Yesterday was "Black Monday" for Ford's American workforce, up to 30,000 of whom face losing their jobs with the closure of 14 factories between now and 2012.

The drastic scale of the long awaited plan drawn up by Ford in an attempt to staunch the massive losses from its US carmaking operations was finally revealed yesterday.

The world's third largest automotive manufacturer behind General Motors and Toyota said it would "align capacity with expected demand" by cutting production at its North American plants by 1.2 million vehicles, or 26 per cent, by 2008.

* Tell us your view on this story. Get in touch by email, messageboard or by sending a web letter to the editor *

Between 25,000-30,000 manufacturing jobs will axed along with unspecified numbers of salaried staff and executives. The 14 factories to be "idled" will close by 2012 and include seven vehicle assembly plants.

Yesterday's annoucement, which coincided with publication of Ford's 2005 financial results, follows what one automotive industry analyst called "the most serious crisis at Ford in modern times".

Despite showing a headline profit for the past three years, Ford, like its Detroit rival GM, has been hit by soaring healthcare and pension costs while seeing Far Eastern rivals such as Toyota take a heavy toll on its home market sales.

To add to its woes, Americans are turning their backs on their once beloved gasguzzling trucks and SUVs as pump prices rocket, and its corporate bonds have been cut to junk bond status by the debt-rating agencies.

Ford has the plant capacity to build 4.5 million vehicles a year in North America but last year produced just 3.3 million - a shortfall of 27 per cent.

Blue collar workers were using the phrase "Black Monday" even before yesterday's announcement.

Ford chairman and chief executive Bill Ford said "painful sacrifices" were needed to secure the group's future.

The team behind the restructuring plan was headed by Mark Fields, the former head of Ford Europe and the man who ended car production at Jaguar's historic Browns Lane site in Coventry and drew up the so-called road map to improve quality and productivity at Land Rover.

Both companies are part of Ford's loss-making Premier Automotive Group of prestige European brands which staged something of a turnaround in 2005, thanks mainly to some successful new Land Rover models.

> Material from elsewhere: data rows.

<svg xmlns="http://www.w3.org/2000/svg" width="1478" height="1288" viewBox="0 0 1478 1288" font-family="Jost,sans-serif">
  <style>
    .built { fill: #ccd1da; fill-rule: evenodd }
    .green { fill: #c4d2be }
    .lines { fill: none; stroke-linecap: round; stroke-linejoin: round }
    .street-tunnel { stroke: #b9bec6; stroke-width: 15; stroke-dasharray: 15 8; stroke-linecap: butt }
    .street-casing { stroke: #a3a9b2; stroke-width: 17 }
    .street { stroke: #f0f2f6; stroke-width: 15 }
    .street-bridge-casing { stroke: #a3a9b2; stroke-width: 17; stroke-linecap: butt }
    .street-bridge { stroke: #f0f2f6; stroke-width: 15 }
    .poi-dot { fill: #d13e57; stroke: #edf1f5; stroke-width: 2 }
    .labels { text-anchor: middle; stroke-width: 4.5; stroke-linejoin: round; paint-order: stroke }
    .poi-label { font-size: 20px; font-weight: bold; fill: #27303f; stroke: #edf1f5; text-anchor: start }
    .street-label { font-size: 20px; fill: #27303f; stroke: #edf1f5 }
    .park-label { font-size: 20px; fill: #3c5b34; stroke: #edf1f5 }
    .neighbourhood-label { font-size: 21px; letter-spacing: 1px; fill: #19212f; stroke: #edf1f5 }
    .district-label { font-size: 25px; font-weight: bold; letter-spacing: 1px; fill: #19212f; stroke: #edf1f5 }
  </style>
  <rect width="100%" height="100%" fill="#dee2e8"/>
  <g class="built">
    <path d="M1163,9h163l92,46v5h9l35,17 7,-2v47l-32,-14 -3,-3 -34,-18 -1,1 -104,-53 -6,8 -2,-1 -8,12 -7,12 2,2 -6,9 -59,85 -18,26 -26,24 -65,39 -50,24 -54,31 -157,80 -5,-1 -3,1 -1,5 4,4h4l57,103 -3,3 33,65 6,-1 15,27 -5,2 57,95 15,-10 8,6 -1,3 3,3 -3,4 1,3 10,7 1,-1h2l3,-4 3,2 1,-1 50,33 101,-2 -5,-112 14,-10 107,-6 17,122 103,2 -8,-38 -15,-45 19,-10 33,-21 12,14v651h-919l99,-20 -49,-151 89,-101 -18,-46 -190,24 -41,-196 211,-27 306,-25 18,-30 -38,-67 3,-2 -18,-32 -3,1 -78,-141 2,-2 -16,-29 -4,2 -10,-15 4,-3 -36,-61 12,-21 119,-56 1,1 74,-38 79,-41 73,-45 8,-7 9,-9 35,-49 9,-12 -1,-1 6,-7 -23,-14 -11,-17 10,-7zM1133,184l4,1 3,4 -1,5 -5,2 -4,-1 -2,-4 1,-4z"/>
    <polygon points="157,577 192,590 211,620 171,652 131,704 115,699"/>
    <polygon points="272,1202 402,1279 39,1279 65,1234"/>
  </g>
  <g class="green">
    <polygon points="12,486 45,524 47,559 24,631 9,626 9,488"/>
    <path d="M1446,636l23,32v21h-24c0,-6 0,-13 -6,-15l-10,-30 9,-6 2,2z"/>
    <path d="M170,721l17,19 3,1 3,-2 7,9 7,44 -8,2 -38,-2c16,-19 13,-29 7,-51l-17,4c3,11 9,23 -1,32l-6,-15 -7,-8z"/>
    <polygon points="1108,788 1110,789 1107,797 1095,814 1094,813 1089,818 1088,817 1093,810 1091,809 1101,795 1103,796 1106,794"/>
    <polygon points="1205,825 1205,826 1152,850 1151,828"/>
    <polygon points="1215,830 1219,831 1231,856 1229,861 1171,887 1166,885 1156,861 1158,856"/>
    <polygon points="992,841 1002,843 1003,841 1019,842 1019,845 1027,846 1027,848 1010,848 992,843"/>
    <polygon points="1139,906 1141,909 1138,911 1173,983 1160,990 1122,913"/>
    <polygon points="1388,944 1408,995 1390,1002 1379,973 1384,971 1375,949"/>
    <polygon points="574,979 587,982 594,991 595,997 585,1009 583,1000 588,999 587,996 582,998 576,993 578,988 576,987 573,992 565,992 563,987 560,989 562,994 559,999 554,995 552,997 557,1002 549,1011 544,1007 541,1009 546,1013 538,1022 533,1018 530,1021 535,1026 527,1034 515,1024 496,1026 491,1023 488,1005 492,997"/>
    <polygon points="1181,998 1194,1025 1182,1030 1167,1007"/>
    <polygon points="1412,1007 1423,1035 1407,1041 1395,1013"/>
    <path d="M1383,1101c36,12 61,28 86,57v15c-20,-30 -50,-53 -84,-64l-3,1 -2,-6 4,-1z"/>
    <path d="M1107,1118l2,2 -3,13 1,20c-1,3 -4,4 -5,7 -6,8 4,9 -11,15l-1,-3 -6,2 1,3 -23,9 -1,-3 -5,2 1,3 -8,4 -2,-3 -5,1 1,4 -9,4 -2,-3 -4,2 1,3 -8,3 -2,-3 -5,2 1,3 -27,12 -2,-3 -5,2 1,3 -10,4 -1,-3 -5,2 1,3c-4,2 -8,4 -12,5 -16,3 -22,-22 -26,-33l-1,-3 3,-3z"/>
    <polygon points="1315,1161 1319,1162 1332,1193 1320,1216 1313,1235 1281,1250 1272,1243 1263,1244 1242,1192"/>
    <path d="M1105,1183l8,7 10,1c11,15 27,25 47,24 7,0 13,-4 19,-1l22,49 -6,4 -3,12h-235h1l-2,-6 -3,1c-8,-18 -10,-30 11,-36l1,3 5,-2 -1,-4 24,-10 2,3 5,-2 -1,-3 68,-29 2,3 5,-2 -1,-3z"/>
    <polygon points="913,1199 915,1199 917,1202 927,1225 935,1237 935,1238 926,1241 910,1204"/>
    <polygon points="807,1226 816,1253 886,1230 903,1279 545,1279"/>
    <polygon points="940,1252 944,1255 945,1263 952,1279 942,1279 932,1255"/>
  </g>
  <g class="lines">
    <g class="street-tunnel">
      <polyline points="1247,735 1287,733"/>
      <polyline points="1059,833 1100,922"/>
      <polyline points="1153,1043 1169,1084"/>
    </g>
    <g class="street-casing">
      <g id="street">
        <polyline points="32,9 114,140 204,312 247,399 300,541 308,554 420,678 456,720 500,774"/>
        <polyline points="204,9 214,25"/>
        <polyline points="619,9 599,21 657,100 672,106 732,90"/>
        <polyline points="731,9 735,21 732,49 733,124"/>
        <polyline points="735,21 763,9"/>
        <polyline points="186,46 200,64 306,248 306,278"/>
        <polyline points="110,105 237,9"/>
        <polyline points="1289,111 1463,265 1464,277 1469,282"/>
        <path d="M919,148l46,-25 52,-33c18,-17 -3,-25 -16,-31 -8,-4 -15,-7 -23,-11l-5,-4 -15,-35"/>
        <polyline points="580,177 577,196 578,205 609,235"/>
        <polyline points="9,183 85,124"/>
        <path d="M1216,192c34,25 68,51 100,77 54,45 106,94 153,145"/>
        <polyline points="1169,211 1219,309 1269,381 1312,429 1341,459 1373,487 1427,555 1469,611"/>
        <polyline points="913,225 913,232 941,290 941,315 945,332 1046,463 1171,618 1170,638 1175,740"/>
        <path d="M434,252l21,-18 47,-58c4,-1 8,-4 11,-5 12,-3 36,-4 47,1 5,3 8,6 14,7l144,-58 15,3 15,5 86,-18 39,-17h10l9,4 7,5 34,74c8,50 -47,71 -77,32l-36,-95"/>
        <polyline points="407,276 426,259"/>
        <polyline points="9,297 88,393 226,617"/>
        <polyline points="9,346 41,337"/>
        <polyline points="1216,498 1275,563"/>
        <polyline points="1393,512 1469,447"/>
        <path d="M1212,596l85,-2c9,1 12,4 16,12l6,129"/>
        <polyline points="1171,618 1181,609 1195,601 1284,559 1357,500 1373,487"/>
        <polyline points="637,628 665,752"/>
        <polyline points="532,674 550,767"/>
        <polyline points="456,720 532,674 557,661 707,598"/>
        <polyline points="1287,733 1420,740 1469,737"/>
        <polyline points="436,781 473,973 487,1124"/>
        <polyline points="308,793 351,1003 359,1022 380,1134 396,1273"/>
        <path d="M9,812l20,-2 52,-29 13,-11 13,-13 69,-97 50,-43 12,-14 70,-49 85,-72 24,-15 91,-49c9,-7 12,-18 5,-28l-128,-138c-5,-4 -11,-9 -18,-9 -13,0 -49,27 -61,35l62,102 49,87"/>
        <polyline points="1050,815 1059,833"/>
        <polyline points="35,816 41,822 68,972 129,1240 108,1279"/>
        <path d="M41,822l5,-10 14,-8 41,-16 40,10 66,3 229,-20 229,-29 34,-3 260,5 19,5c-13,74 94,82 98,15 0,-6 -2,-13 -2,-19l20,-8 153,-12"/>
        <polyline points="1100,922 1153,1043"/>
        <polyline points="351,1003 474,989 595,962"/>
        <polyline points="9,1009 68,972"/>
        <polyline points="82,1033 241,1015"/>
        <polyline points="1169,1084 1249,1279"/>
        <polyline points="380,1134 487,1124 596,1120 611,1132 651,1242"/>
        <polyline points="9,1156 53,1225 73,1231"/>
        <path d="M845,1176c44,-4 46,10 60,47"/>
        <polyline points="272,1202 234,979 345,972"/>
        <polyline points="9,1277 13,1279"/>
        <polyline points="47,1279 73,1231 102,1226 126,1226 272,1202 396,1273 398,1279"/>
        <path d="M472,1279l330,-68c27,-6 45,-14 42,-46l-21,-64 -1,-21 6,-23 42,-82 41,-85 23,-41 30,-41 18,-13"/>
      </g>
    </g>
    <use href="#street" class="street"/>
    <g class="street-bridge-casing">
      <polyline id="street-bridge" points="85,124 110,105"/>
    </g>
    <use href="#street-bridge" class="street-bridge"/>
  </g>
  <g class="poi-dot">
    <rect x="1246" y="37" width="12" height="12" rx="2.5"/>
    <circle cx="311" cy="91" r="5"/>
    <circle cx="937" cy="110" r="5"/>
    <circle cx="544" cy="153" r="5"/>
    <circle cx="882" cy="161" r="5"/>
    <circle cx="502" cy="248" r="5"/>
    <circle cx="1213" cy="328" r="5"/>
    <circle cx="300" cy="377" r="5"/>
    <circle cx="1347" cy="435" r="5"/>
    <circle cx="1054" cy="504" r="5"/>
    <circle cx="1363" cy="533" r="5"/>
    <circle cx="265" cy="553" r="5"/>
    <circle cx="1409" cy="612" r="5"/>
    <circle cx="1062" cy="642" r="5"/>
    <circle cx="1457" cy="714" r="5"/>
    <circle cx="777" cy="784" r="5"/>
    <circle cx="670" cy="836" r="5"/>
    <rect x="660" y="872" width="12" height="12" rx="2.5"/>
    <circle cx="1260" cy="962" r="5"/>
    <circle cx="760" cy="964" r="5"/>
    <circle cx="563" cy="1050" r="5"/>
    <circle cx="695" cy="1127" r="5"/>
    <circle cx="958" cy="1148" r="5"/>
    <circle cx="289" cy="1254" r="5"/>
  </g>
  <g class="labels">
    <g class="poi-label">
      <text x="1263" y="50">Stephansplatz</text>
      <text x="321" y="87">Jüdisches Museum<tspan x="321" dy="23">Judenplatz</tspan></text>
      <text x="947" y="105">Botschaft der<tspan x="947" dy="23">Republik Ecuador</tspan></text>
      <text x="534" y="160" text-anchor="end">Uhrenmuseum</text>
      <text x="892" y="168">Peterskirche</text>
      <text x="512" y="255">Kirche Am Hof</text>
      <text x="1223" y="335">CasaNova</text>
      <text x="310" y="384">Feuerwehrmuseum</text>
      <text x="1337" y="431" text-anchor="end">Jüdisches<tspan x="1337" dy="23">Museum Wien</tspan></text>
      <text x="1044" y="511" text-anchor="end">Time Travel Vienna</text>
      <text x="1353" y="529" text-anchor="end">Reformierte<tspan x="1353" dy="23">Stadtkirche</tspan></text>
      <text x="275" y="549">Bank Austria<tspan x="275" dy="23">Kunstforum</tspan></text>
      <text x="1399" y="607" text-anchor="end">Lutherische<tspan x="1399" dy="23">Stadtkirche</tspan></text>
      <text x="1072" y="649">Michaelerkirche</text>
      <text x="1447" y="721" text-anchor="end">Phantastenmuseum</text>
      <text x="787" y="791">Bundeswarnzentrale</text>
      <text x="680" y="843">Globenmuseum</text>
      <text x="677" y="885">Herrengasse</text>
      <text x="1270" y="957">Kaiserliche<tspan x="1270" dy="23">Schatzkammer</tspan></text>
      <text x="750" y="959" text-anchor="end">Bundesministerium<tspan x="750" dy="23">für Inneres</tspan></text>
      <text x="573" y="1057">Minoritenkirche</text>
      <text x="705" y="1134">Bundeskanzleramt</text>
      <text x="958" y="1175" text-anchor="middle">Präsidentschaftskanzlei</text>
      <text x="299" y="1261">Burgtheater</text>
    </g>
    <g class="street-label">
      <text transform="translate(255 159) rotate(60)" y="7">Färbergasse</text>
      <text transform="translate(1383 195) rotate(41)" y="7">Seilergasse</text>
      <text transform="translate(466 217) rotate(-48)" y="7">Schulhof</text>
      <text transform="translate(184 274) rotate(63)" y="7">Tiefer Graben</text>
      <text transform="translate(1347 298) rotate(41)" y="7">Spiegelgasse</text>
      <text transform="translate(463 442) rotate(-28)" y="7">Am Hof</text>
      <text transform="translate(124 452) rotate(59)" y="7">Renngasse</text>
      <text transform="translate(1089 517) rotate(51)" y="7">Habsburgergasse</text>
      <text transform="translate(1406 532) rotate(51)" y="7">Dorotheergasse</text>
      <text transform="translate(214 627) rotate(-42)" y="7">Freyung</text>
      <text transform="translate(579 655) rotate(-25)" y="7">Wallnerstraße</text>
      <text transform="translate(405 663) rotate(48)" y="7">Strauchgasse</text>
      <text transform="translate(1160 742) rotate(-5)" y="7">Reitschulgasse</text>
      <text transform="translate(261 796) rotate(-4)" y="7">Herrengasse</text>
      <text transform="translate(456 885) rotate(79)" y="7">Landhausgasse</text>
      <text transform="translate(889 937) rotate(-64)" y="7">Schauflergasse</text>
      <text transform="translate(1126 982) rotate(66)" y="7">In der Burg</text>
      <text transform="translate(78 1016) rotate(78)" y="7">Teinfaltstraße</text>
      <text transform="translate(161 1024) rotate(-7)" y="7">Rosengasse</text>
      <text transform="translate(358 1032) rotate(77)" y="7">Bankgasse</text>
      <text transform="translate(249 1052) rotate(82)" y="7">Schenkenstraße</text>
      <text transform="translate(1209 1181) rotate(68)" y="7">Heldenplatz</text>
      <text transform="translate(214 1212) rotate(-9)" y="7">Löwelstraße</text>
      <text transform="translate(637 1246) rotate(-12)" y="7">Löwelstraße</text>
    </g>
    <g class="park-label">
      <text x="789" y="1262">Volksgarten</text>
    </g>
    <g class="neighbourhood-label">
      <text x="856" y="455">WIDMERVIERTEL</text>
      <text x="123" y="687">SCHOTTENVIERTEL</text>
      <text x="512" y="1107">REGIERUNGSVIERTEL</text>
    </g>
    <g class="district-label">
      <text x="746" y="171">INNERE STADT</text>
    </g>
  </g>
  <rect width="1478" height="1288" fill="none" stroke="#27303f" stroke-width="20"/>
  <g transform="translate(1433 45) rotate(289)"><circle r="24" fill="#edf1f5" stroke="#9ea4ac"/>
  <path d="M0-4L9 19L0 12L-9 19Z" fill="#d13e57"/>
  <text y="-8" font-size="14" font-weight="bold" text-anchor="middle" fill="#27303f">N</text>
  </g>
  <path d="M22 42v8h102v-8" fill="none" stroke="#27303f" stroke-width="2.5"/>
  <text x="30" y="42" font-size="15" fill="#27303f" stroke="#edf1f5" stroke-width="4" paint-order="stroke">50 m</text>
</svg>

The Land Rover affect meant PAG reported a fourth quarter profit of £26.1 million compared with a pretax loss of £145 million in the same period in 2004.

That helped reduce the group's full-year losses to £57 million from £420 million the previous year on sales marginally ahead at £4.5 billion. Ford Europe, including PAG, registered a full-year profit of £20.45 million compared with 2004's £356 million deficit.

Another bad year for Ford's American operations resulted in its worldwide automotive sector reporting an overall pretax loss of £56 million compared with a profit of £483 million last time.

At the headline level, the Blue Oval company ended in the black for the third year running in 2005 thanks to a £2.5 billion contribution from its financial services sector.

Group pretax profit came in at £1.136 billion versus £1.999 billion the year before on revenues marginally up at £101 billion. The earnings included a £739 million charge for a write-down of Jaguar and Land Rover fixed assets.